The final result is stunning. From an entry way that includes an Italian-style terrace (with car parking space) and rock walls curving around the gnarled apple tree they'd insisted on saving, the garage-studio opens up into a butter-yellow interior filled with enough light to grow a potted lemon tree. Wires and metal shelves display Spring's delicately printed work; presses and cabinets filled with thousands of tiny lead-type bits stand in orderly fashion. Tools hug the walls, and work tables offer space enough for a dozen people. Upstairs, the carpeted loft houses modern office equipment and paperwork, with a half-wall to let in more light.

The music playroom

Worlds often collide for professional musicians. You look after your kids while you teach, you squeeze in practice time while dinner's cooking, your friends hang out and jam. So for husband-and-wife musicians John Falskow and Cindy Renander, the chance to buy a house with its own potential music studio/kids' playroom was too good to pass up.

But it needed a bit of TLC.

"When we bought this in 2005, someone had converted the attached garage to a hair salon," said Renander, a clarinetist with local orchestras and chamber groups who teaches privately.

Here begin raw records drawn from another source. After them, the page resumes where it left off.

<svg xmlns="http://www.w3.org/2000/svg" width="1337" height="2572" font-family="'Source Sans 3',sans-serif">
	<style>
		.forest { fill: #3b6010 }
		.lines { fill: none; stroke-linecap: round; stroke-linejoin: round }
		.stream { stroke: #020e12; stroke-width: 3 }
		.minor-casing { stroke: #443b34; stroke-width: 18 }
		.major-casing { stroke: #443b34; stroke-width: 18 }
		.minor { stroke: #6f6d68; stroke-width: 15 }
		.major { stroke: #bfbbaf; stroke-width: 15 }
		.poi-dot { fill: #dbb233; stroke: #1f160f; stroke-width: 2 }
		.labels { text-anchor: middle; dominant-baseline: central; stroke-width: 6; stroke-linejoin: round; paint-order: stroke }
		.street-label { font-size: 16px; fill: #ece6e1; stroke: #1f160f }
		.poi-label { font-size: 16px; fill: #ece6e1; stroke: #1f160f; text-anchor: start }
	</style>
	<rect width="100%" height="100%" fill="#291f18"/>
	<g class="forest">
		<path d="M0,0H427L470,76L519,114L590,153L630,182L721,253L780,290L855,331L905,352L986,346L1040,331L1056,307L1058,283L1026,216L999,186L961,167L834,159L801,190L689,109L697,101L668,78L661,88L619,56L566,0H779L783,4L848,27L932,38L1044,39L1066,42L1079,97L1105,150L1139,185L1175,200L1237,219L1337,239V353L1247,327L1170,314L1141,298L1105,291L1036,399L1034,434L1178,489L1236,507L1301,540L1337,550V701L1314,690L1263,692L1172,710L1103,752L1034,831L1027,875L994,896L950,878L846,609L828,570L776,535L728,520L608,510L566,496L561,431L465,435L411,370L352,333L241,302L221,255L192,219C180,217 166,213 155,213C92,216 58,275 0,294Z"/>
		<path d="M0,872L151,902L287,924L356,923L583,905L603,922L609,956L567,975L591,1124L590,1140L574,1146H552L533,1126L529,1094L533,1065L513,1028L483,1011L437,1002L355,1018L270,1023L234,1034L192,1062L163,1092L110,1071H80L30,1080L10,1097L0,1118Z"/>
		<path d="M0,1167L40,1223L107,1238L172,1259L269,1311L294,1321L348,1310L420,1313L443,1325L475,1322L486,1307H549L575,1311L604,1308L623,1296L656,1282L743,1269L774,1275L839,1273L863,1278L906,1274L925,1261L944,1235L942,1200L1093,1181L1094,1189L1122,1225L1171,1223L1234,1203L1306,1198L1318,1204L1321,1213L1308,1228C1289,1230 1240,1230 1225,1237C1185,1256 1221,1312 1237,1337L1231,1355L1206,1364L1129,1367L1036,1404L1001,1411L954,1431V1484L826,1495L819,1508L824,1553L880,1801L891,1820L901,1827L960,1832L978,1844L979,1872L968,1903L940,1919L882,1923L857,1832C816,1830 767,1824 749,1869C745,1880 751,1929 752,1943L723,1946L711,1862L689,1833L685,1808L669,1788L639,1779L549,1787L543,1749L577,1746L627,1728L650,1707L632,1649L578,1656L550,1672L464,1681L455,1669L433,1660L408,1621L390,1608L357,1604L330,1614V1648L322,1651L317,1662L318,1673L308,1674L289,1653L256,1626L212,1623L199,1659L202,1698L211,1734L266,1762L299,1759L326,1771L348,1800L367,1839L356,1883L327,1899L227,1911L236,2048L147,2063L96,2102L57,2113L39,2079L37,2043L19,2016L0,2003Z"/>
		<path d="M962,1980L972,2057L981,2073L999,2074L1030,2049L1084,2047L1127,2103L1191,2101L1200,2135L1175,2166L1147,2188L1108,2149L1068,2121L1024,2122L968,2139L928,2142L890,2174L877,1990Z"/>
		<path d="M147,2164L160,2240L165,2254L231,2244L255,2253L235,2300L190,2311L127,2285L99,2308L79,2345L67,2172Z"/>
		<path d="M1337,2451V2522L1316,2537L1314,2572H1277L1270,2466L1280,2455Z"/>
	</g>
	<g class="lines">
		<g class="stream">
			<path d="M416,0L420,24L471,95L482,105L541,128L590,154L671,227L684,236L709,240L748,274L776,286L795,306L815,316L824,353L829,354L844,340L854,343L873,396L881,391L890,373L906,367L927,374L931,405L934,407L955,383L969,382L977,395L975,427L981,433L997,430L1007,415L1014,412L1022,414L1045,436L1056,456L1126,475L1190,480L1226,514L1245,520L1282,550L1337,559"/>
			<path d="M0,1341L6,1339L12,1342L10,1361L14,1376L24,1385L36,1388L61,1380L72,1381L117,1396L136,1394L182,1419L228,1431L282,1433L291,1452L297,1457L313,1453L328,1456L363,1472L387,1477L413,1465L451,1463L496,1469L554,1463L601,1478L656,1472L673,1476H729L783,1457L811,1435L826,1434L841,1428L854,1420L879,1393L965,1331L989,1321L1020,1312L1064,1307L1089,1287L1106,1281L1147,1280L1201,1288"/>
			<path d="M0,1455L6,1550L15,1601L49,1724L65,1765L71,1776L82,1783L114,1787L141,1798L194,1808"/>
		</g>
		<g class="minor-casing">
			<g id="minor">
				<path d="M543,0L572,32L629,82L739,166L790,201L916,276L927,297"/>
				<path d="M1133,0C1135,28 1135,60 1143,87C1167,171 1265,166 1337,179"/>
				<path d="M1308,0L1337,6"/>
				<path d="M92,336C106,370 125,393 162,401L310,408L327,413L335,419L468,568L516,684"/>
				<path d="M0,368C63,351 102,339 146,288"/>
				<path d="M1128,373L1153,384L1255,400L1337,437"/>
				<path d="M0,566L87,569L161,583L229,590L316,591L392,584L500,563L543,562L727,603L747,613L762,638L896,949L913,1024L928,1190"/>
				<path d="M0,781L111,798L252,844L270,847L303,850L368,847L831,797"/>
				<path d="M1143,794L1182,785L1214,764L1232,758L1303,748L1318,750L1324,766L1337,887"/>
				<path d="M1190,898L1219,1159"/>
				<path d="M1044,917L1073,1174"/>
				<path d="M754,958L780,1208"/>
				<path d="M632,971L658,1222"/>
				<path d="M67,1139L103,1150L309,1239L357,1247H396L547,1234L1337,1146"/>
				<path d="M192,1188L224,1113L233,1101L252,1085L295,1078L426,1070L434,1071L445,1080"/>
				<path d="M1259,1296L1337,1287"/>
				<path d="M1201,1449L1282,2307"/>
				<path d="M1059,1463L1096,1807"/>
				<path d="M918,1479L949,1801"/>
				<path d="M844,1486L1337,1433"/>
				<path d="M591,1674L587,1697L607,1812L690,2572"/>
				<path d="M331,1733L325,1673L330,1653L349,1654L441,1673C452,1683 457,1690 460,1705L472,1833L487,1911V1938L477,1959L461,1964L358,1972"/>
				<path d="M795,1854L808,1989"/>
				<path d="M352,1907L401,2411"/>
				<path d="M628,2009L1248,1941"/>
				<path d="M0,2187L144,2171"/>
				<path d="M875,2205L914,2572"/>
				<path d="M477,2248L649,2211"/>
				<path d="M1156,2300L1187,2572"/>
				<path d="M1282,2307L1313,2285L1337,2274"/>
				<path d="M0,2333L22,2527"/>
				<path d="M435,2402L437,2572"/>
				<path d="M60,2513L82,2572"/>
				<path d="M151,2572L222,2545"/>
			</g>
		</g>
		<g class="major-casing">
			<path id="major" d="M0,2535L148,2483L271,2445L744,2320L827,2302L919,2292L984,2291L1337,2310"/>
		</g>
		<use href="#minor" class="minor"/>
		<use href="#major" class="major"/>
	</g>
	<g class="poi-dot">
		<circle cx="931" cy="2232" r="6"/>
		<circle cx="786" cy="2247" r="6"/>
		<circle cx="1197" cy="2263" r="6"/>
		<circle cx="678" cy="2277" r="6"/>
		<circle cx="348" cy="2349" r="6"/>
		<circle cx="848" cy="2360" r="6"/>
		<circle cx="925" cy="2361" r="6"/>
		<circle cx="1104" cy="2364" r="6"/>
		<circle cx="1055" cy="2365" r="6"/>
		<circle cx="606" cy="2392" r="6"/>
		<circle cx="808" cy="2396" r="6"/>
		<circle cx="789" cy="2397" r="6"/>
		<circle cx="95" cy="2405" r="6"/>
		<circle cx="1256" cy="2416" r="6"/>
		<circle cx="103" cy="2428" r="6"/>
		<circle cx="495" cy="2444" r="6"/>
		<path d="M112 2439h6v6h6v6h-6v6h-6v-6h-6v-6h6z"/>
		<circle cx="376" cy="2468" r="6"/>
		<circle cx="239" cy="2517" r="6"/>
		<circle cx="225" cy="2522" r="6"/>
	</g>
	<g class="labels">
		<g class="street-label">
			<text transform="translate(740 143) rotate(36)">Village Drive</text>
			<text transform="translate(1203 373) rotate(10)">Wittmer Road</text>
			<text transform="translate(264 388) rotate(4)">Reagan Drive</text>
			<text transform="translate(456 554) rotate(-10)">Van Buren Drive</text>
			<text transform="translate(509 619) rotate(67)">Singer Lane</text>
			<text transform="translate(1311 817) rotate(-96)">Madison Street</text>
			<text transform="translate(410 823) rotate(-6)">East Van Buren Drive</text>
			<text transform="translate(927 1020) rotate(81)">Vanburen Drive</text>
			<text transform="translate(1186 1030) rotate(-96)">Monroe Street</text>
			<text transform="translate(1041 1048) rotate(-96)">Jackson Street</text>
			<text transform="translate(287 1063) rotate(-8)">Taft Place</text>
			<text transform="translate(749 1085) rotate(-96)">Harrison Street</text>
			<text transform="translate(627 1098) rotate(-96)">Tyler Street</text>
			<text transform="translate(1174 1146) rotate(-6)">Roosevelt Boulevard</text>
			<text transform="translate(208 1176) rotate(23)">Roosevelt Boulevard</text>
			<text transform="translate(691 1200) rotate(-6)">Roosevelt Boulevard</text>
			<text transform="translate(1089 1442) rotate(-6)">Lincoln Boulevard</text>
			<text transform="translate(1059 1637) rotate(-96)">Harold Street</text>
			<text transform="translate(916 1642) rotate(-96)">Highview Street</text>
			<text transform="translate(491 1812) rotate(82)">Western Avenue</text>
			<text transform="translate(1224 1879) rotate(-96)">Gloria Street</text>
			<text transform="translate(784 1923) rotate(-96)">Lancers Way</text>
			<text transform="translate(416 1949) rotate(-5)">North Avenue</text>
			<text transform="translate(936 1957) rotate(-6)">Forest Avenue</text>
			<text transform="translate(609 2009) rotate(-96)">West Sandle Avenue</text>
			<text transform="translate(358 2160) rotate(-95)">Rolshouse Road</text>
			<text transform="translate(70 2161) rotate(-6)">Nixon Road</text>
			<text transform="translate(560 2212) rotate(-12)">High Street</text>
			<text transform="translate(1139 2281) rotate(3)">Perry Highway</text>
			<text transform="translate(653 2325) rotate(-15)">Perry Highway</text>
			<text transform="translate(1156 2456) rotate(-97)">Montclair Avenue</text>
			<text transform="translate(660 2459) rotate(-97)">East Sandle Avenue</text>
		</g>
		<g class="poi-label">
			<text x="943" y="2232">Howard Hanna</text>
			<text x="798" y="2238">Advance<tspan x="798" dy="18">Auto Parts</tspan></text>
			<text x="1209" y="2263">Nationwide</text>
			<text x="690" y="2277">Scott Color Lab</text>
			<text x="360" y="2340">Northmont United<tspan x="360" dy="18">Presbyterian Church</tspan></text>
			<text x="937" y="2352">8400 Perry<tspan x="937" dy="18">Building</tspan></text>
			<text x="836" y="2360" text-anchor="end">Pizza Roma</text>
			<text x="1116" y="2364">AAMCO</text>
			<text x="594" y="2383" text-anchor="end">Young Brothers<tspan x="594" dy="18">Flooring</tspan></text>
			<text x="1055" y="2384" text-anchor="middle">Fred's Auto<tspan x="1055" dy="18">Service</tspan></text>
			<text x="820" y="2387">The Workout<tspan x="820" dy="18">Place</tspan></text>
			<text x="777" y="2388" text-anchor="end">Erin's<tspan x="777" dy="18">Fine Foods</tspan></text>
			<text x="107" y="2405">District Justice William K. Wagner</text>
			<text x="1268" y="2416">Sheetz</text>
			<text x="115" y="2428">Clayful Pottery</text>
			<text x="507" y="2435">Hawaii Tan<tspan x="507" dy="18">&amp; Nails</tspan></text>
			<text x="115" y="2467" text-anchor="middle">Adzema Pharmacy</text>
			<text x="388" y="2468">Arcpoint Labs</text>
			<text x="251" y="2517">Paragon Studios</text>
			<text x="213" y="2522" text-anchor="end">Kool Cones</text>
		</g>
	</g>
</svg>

The couple ripped out the water spigots intended for styling stations, put in ceiling tiles and bright work lights, and covered up the "kind of funky" storefront windows with shelving.

But the rest worked well. The garage adjoined the house but had a separate entrance for private music students, and it was far enough away that sleeping kids and noisy musicians could co-exist. A partition naturally divided their teaching area from a home-office area where their three kids could also entertain themselves with art or toys.

The couple decorated the whole thing in cheery primary colors, with royal blue and yellow walls, yellow cupboards and bright red sofas and rugs. A piano supports another rack of music, instruments and stands hang out in all corners, and there's plenty of room for friends to rehearse.

"We can have a piano and music, rehearse a quintet and keep it all separate from our living space," said Falskow, a trumpeter, teacher and chair of music at Tacoma Community College.